**WHAT TO DO**: Below is a listing. Quote from it, exactly, the lines from the one containing "5 | 2 | | | $0.00 |" down to the one containing "threshold | Not applicable. |", both ends included, and nothing else.

**MATERIAL TO PROCESS**:
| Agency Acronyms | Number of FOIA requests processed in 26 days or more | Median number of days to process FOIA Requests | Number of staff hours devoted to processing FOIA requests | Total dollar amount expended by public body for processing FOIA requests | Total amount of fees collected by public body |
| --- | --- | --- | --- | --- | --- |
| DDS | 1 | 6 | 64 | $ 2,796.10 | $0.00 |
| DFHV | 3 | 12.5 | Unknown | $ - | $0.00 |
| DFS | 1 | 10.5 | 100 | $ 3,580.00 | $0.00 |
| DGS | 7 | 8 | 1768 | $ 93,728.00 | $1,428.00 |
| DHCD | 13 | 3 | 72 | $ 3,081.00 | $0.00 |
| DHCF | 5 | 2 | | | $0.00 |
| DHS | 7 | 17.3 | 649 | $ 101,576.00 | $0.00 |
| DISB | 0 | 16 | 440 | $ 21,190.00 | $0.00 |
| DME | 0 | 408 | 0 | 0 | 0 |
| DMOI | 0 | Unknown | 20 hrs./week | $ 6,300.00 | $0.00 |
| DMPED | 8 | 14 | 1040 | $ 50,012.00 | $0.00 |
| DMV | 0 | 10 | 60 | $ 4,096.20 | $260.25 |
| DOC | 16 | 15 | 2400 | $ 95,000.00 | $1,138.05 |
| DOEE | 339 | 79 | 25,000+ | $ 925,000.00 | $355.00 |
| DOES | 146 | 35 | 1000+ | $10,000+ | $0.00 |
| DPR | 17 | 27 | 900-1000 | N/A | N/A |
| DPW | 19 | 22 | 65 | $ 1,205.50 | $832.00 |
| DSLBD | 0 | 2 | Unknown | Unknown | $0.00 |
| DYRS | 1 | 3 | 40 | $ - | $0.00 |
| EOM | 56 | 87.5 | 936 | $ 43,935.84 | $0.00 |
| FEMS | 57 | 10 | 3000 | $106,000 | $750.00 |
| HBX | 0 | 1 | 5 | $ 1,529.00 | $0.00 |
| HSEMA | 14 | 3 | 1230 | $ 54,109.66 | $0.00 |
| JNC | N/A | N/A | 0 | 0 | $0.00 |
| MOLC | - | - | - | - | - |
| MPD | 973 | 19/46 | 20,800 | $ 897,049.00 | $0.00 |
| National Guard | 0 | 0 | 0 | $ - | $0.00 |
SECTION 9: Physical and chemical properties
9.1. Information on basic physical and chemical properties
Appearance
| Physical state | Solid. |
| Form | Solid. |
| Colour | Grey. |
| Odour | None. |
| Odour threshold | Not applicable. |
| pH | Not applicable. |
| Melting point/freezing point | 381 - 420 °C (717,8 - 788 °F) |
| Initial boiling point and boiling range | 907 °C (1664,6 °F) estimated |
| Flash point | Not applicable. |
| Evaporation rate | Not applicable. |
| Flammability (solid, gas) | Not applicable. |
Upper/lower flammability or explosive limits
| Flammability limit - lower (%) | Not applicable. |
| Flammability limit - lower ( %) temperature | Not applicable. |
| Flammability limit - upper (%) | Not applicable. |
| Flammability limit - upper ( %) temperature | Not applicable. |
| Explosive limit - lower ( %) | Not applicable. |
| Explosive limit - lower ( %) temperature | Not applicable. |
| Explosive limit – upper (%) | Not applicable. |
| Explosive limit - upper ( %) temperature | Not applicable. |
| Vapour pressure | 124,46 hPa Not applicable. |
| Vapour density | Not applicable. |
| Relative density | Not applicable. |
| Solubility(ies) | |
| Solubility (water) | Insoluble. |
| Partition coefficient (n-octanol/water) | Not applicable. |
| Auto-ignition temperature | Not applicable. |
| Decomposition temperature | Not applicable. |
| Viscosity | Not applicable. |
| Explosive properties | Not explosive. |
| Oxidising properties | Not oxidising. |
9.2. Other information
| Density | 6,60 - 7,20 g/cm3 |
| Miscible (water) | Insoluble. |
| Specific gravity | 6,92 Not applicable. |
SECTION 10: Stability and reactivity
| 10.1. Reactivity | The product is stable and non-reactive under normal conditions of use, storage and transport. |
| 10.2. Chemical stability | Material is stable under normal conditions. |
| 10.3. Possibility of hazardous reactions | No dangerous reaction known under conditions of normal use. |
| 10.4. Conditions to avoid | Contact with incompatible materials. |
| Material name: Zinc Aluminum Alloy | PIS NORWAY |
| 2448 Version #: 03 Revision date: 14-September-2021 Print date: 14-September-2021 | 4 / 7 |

**RESPONSE TO THIS EXERCISE**:
| DHCF | 5 | 2 | | | $0.00 |
| DHS | 7 | 17.3 | 649 | $ 101,576.00 | $0.00 |
| DISB | 0 | 16 | 440 | $ 21,190.00 | $0.00 |
| DME | 0 | 408 | 0 | 0 | 0 |
| DMOI | 0 | Unknown | 20 hrs./week | $ 6,300.00 | $0.00 |
| DMPED | 8 | 14 | 1040 | $ 50,012.00 | $0.00 |
| DMV | 0 | 10 | 60 | $ 4,096.20 | $260.25 |
| DOC | 16 | 15 | 2400 | $ 95,000.00 | $1,138.05 |
| DOEE | 339 | 79 | 25,000+ | $ 925,000.00 | $355.00 |
| DOES | 146 | 35 | 1000+ | $10,000+ | $0.00 |
| DPR | 17 | 27 | 900-1000 | N/A | N/A |
| DPW | 19 | 22 | 65 | $ 1,205.50 | $832.00 |
| DSLBD | 0 | 2 | Unknown | Unknown | $0.00 |
| DYRS | 1 | 3 | 40 | $ - | $0.00 |
| EOM | 56 | 87.5 | 936 | $ 43,935.84 | $0.00 |
| FEMS | 57 | 10 | 3000 | $106,000 | $750.00 |
| HBX | 0 | 1 | 5 | $ 1,529.00 | $0.00 |
| HSEMA | 14 | 3 | 1230 | $ 54,109.66 | $0.00 |
| JNC | N/A | N/A | 0 | 0 | $0.00 |
| MOLC | - | - | - | - | - |
| MPD | 973 | 19/46 | 20,800 | $ 897,049.00 | $0.00 |
| National Guard | 0 | 0 | 0 | $ - | $0.00 |
SECTION 9: Physical and chemical properties
9.1. Information on basic physical and chemical properties
Appearance
| Physical state | Solid. |
| Form | Solid. |
| Colour | Grey. |
| Odour | None. |
| Odour threshold | Not applicable. |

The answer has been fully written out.